Friday, March 6, 2026

The startups Rhoda AI and Genesis AI are secretly constructing humanoid robots

The heat of the continued AI boom has spread to a notoriously difficult area of ​​hardware – humanoid robotics. Forbes has learned that two Silicon Valley firms, each with greater than $100 million in funding, have secretly developed human-shaped machines that they hope will someday have the ability to perform tasks normally performed by humans.

The first company, Palo Alto-based Rhoda AI, raised a $162.6 million Series A funding round in April, bringing its total funding to $230 million and valuing the corporate at nearly $1 billion, in accordance with Pitchbook. The company is working on a “general-purpose bimanual manipulation platform,” colloquially often known as a dual-armed humanoid robot, in accordance with documents seen by Forbes. The company has told people who one among its key innovations is a humanoid able to lifting heavy loads, a source accustomed to the corporate’s plans said Forbes. Heavy lifting is a critical task in lots of industrial environments, and most of the humanoid robots known today struggle to lift greater than 50 kilos while maintaining balance and stability.

Founded by Jagdeep Singh, who was the founder and CEO of Quantumscape (market cap: $9.65 billion) and Infinera, which was acquired by Nokia for $2.3 billion in 2024, and has been working on Rhoda since 2024, in accordance with his LinkedIn. According to the documents, other members of the founding team include Stanford professor Gordon Wetzstein and Vincent Clerc, who worked on Softbank’s humanoid robot Pepper. Rhoda declined to comment.

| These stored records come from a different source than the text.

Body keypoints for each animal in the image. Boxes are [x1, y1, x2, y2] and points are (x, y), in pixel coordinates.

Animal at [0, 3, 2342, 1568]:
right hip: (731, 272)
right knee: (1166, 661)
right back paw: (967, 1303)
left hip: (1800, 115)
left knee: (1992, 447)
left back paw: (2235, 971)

The second company is “full-stack robotics” company Genesis AI, which raised a $105 million seed round earlier this yr from investors including Khosla Ventures and Eric Schmidt. Documents seen by Forbes show how the corporate is developing a humanoid robot that has two arms but wheels as an alternative of legs. Genesis AI hopes to bring robots to market cheaper, lighter and fewer dangerous than other humanoids in development, comparable to Tesla’s Optimus robot.

Zhou Xian, CEO of Genesis AI, clarified that the corporate is working with hardware providers to construct customized robots moderately than constructing humanoids from scratch. The startup focuses totally on training software models that drive them, he said.

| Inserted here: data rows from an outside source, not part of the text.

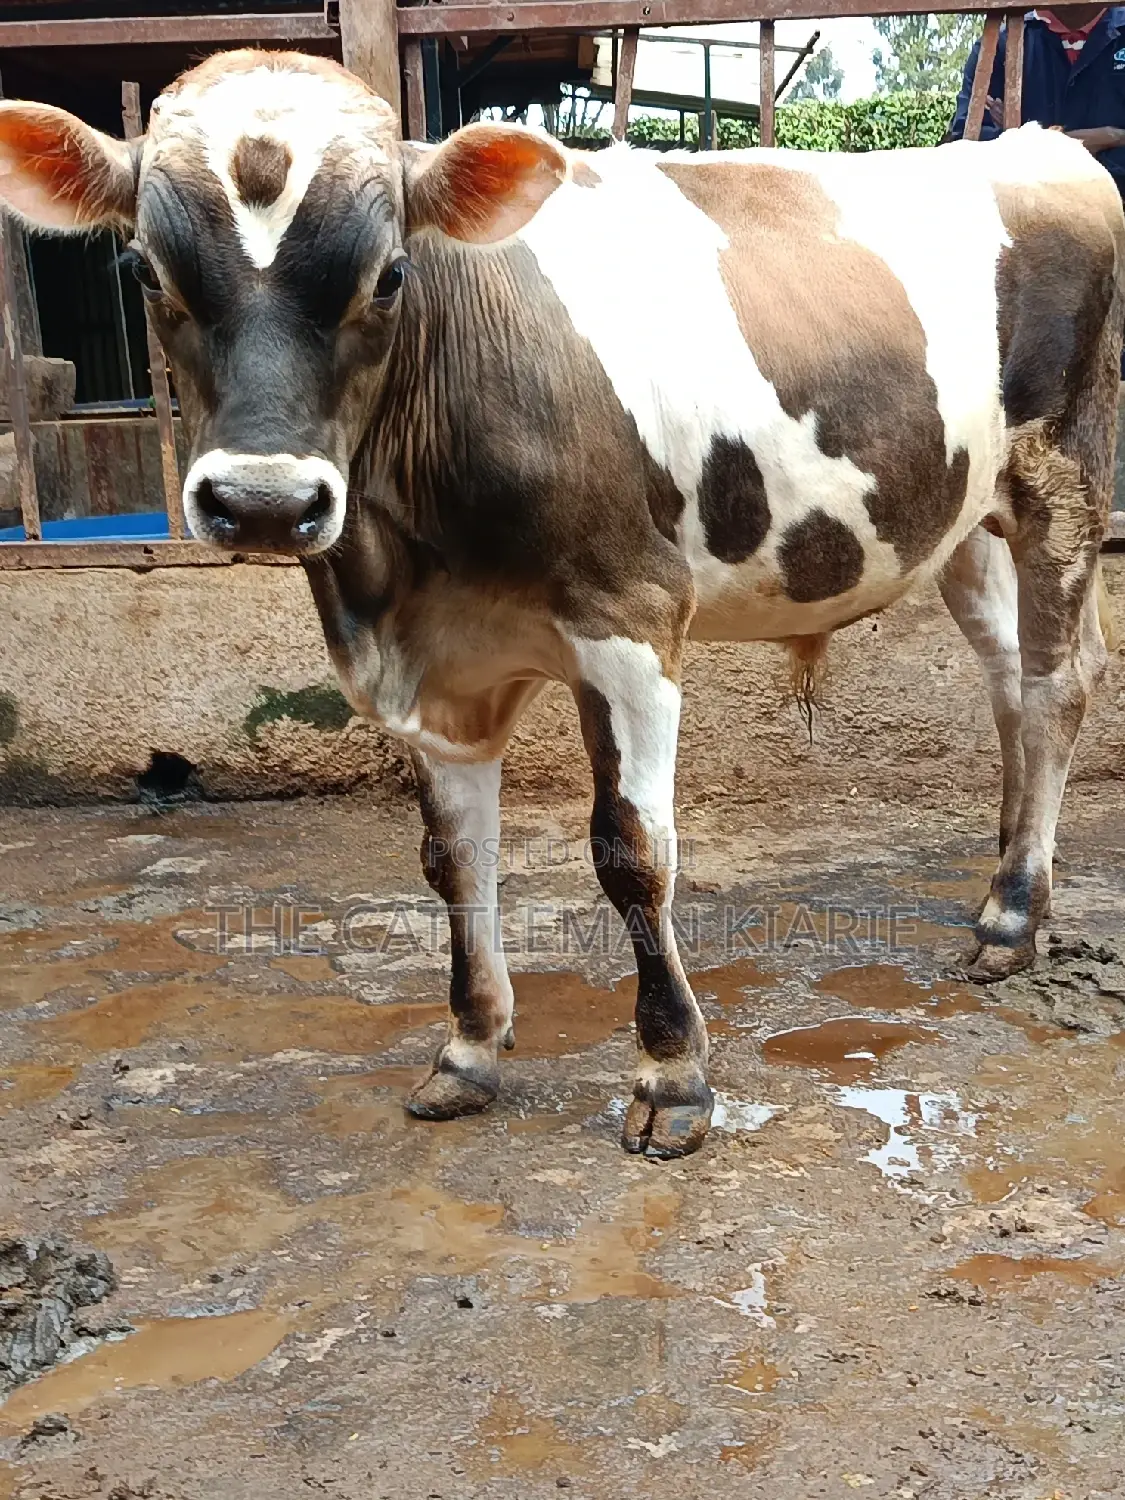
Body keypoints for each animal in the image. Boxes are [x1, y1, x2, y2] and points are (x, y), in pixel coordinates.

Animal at [0, 50, 1118, 1158]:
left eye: (391, 274)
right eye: (145, 270)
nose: (265, 502)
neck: (409, 569)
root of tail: (1040, 148)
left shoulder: (631, 622)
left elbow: (632, 851)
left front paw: (673, 1076)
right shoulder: (432, 671)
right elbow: (453, 859)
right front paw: (468, 1048)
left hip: (1059, 473)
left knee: (1058, 684)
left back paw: (1015, 918)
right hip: (959, 523)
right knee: (1009, 685)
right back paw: (1007, 885)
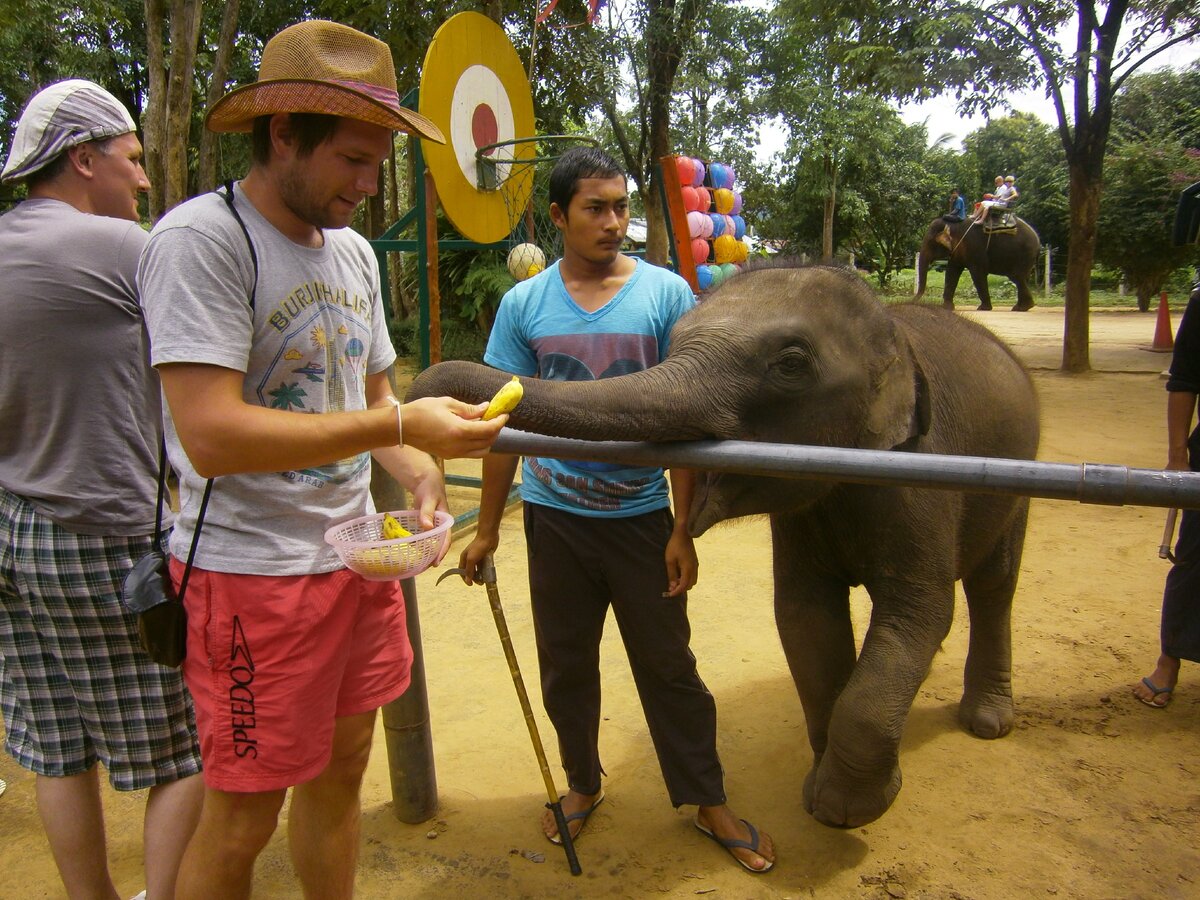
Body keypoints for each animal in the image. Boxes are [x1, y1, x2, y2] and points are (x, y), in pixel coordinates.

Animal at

Genesis AI and Rhoda AI join a gaggle of early-stage startups which have raised significant funding to create humanoid robots that might be used for industrial use cases on factory floors or for household tasks like folding laundry. They’ve change into a hot area of ​​investment recently: humanoid maker Figure AI announced in September that it had raised over $1 billion at a valuation of $39 billion. Other well-funded competitors include Tesla, which makes a humanoid robot called Optimus, and 1X, which is reportedly raising $1 billion.

Even though the sphere continues to be in its infancy, there’s plenty of pleasure: Nvidia CEO Jensen Huang said this yr that humanoid robots are “potentially one of the largest industries of all time,” and Tesla CEO Elon Musk has repeatedly said he believes the Optimus humanoid robot division will ultimately be the most dear a part of Tesla, although the corporate has thus far only very Few of the robots have been manufactured and the department reportedly faced significant development and production challenges.

However, other investors proceed to warn that the space might not be ready for commercialization yet.

“After the success of large language models, investors are optimistic about robotics as the next big thing, and that’s creating a lot of hype,” said Kane Hsieh, general partner at Root Ventures, who invests in hardware startups. “But the part that feels strange is the transition from cool, promising research to $100 million seed rounds.”